I can cancel the optician's appointment now :D

Mark
 
Xmas said:
What I meant with appropriateness is that you don't go throwing additional texture layers on polygons if you can realize the same appearance using it all combined in one texture layer.

Let's say (simple model, no specular, per vertex lighting):

Code:
ps.1.1
tex t0     // diffuse map
tex t1     // self illumination map
mad r0, t0, v0, t1

How do you combine diffuse with self illumination?
(Unless self illumination is b/w.)

I think a missing texture layer is not out-of-question.
 
Hyp-X said:
OpenGL guy said:
I don't get it.

Maybe he meant something like this?

Unfortunately Halo does not currently support antialiasing so we are unable to bring you those numbers.
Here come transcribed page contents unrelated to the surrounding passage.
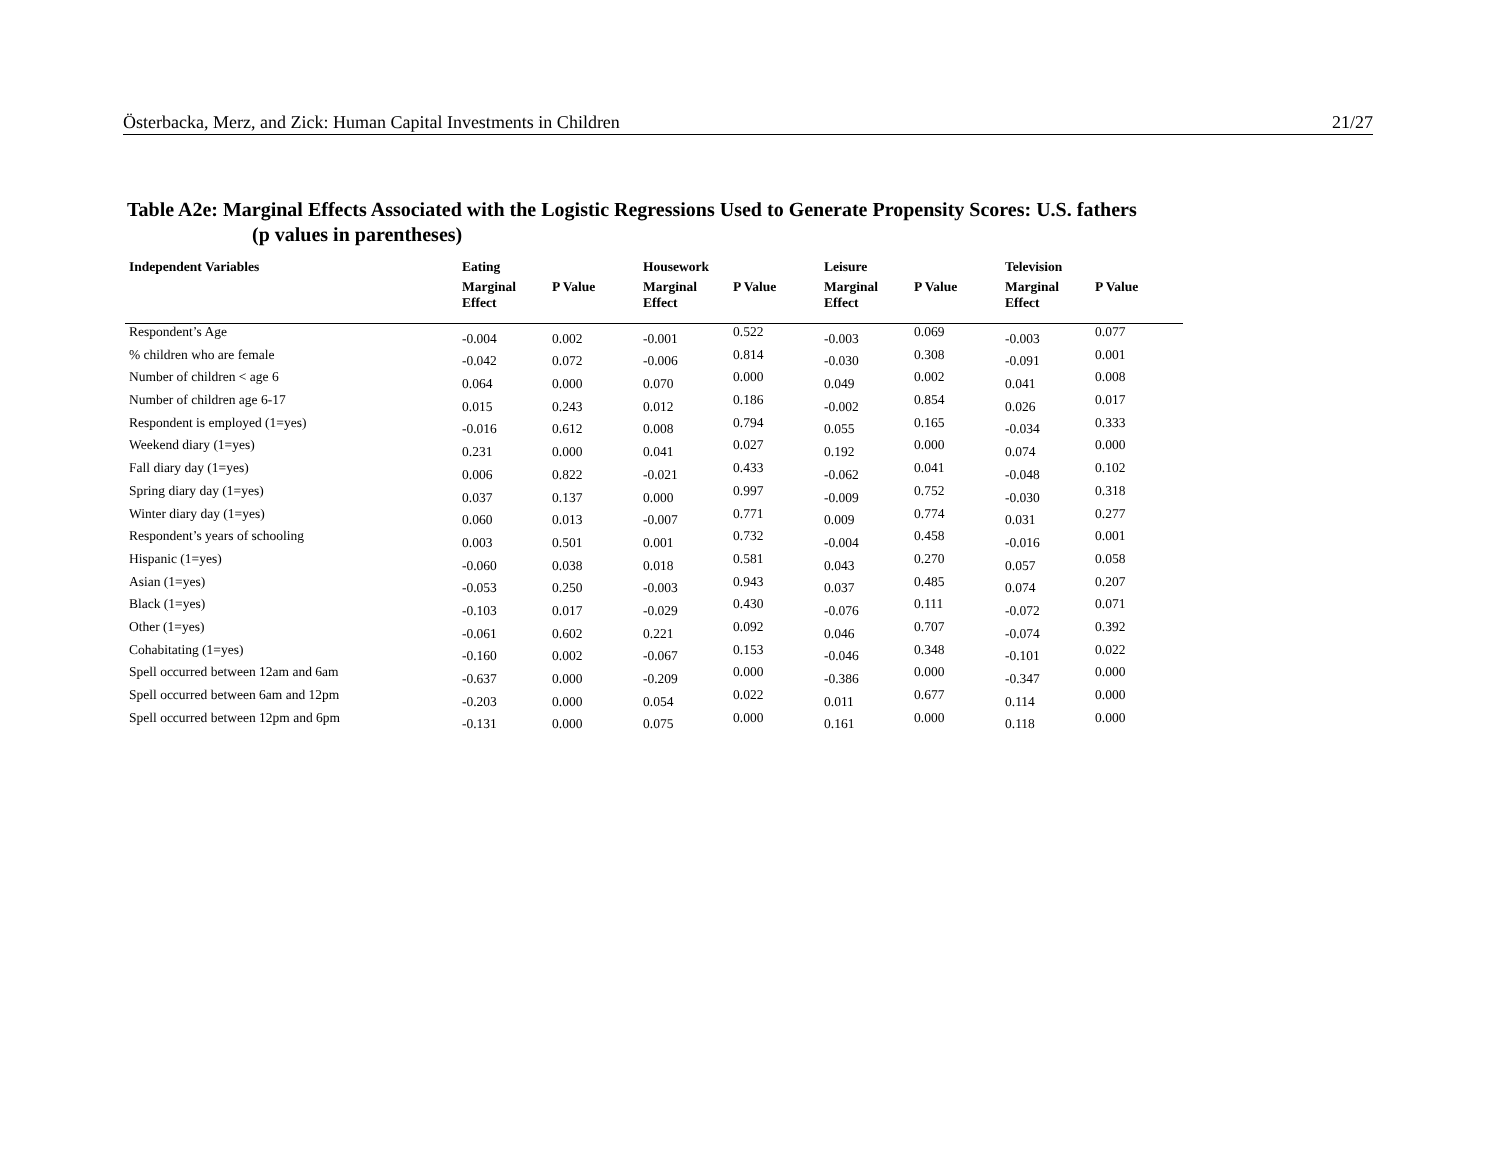Österbacka, Merz, and Zick: Human Capital Investments in Children 21/27
Table A2e: Marginal Effects Associated with the Logistic Regressions Used to Generate Propensity Scores: U.S. fathers
(p values in parentheses)
| Independent Variables | Eating | | Housework | | Leisure | | Television | |
| --- | --- | --- | --- | --- | --- | --- | --- | --- |
| | Marginal Effect | P Value | Marginal Effect | P Value | Marginal Effect | P Value | Marginal Effect | P Value |
| Respondent’s Age | -0.004 | 0.002 | -0.001 | 0.522 | -0.003 | 0.069 | -0.003 | 0.077 |
| % children who are female | -0.042 | 0.072 | -0.006 | 0.814 | -0.030 | 0.308 | -0.091 | 0.001 |
| Number of children < age 6 | 0.064 | 0.000 | 0.070 | 0.000 | 0.049 | 0.002 | 0.041 | 0.008 |
| Number of children age 6-17 | 0.015 | 0.243 | 0.012 | 0.186 | -0.002 | 0.854 | 0.026 | 0.017 |
| Respondent is employed (1=yes) | -0.016 | 0.612 | 0.008 | 0.794 | 0.055 | 0.165 | -0.034 | 0.333 |
| Weekend diary (1=yes) | 0.231 | 0.000 | 0.041 | 0.027 | 0.192 | 0.000 | 0.074 | 0.000 |
| Fall diary day (1=yes) | 0.006 | 0.822 | -0.021 | 0.433 | -0.062 | 0.041 | -0.048 | 0.102 |
| Spring diary day (1=yes) | 0.037 | 0.137 | 0.000 | 0.997 | -0.009 | 0.752 | -0.030 | 0.318 |
| Winter diary day (1=yes) | 0.060 | 0.013 | -0.007 | 0.771 | 0.009 | 0.774 | 0.031 | 0.277 |
| Respondent’s years of schooling | 0.003 | 0.501 | 0.001 | 0.732 | -0.004 | 0.458 | -0.016 | 0.001 |
| Hispanic (1=yes) | -0.060 | 0.038 | 0.018 | 0.581 | 0.043 | 0.270 | 0.057 | 0.058 |
| Asian (1=yes) | -0.053 | 0.250 | -0.003 | 0.943 | 0.037 | 0.485 | 0.074 | 0.207 |
| Black (1=yes) | -0.103 | 0.017 | -0.029 | 0.430 | -0.076 | 0.111 | -0.072 | 0.071 |
| Other (1=yes) | -0.061 | 0.602 | 0.221 | 0.092 | 0.046 | 0.707 | -0.074 | 0.392 |
| Cohabitating (1=yes) | -0.160 | 0.002 | -0.067 | 0.153 | -0.046 | 0.348 | -0.101 | 0.022 |
| Spell occurred between 12am and 6am | -0.637 | 0.000 | -0.209 | 0.000 | -0.386 | 0.000 | -0.347 | 0.000 |
| Spell occurred between 6am and 12pm | -0.203 | 0.000 | 0.054 | 0.022 | 0.011 | 0.677 | 0.114 | 0.000 |
| Spell occurred between 12pm and 6pm | -0.131 | 0.000 | 0.075 | 0.000 | 0.161 | 0.000 | 0.118 | 0.000 |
Of course, we have gotten plenty of emails pointing out the hack that allows AA to work with Halo. This involves adding a flag to tell Halo to DisableRenderTargets for your particular video card. The problem with this is that rendered textures are used all throughout the game, and many of the awesome PS2.0 effects are lost. Water effects disappear, walls go from dirty and grimy looking to plastic and shiny, and the image quality we get from the hack takes away too much to be worth it in our opinion.
I still don't see the correlation. I commented on the Unreal 2 shots, where the AA quality on the Radeon is clearly superior... so superior it almost looks like there is no AA at all on the FX shots.
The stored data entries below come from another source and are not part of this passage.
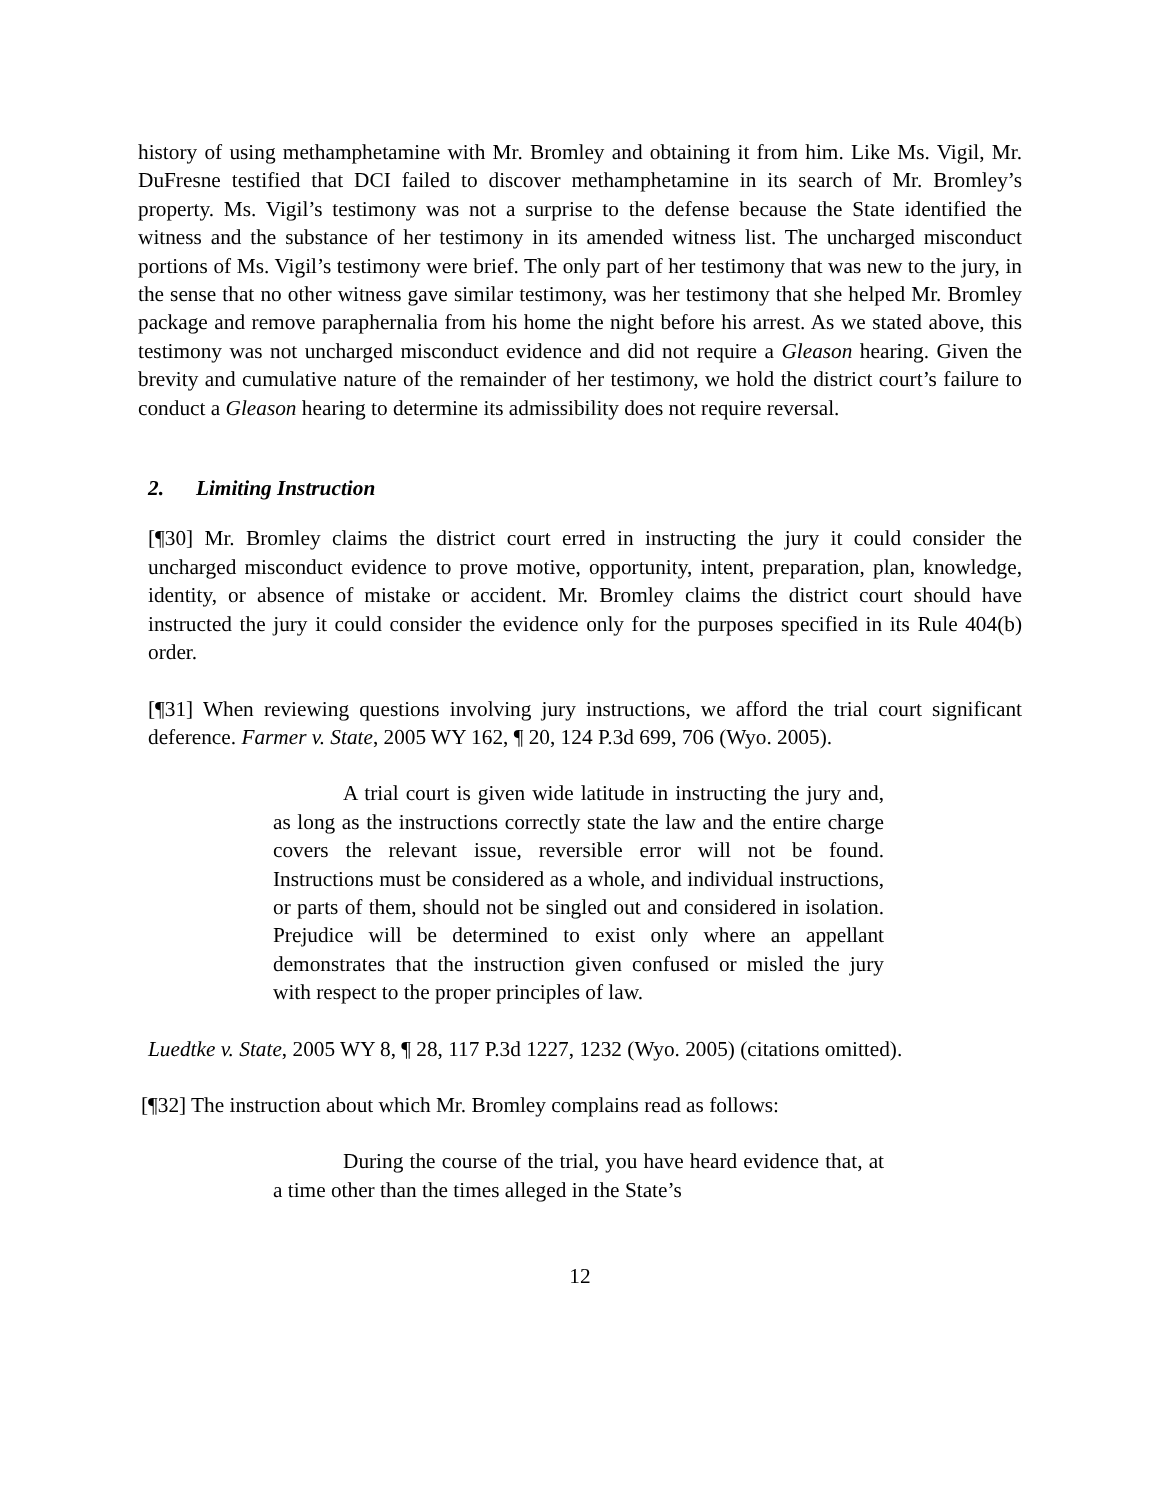history of using methamphetamine with Mr. Bromley and obtaining it from him. Like Ms. Vigil, Mr. DuFresne testified that DCI failed to discover methamphetamine in its search of Mr. Bromley’s property. Ms. Vigil’s testimony was not a surprise to the defense because the State identified the witness and the substance of her testimony in its amended witness list. The uncharged misconduct portions of Ms. Vigil’s testimony were brief. The only part of her testimony that was new to the jury, in the sense that no other witness gave similar testimony, was her testimony that she helped Mr. Bromley package and remove paraphernalia from his home the night before his arrest. As we stated above, this testimony was not uncharged misconduct evidence and did not require a Gleason hearing. Given the brevity and cumulative nature of the remainder of her testimony, we hold the district court’s failure to conduct a Gleason hearing to determine its admissibility does not require reversal.
2. Limiting Instruction
[¶30] Mr. Bromley claims the district court erred in instructing the jury it could consider the uncharged misconduct evidence to prove motive, opportunity, intent, preparation, plan, knowledge, identity, or absence of mistake or accident. Mr. Bromley claims the district court should have instructed the jury it could consider the evidence only for the purposes specified in its Rule 404(b) order.
[¶31] When reviewing questions involving jury instructions, we afford the trial court significant deference. Farmer v. State, 2005 WY 162, ¶ 20, 124 P.3d 699, 706 (Wyo. 2005).
A trial court is given wide latitude in instructing the jury and, as long as the instructions correctly state the law and the entire charge covers the relevant issue, reversible error will not be found. Instructions must be considered as a whole, and individual instructions, or parts of them, should not be singled out and considered in isolation. Prejudice will be determined to exist only where an appellant demonstrates that the instruction given confused or misled the jury with respect to the proper principles of law.
Luedtke v. State, 2005 WY 8, ¶ 28, 117 P.3d 1227, 1232 (Wyo. 2005) (citations omitted).
[¶32] The instruction about which Mr. Bromley complains read as follows:
During the course of the trial, you have heard evidence that, at a time other than the times alleged in the State’s
12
Then John mentions something about Halo... What does this have to do with Unreal 2? AA works in other games with PS 2.0 effects and render targets (TRAOD, for example), so how is the fact that AA doesn't work in Halo, which appears to be an application issue, somehow relevant to Unreal 2?
 
OpenGL guy said:
I commented on the Unreal 2 shots,

What Unreal 2 shots??? :rolleyes:
Noone mentioned Unreal 2 in this thread.
Not even you in your comment:

OpenGL guy said:
Tahir said:
They both look terrible but they are not quite the same frame so comparison is IMHO useless.
One thing that's apparent is that the AA quality on the GeForce FX is pretty low.

Tahir was appearently speaking of the topic at hand, which is about two Halo screenshots.
And btw these are non-AA screenshots (non-surprisingly).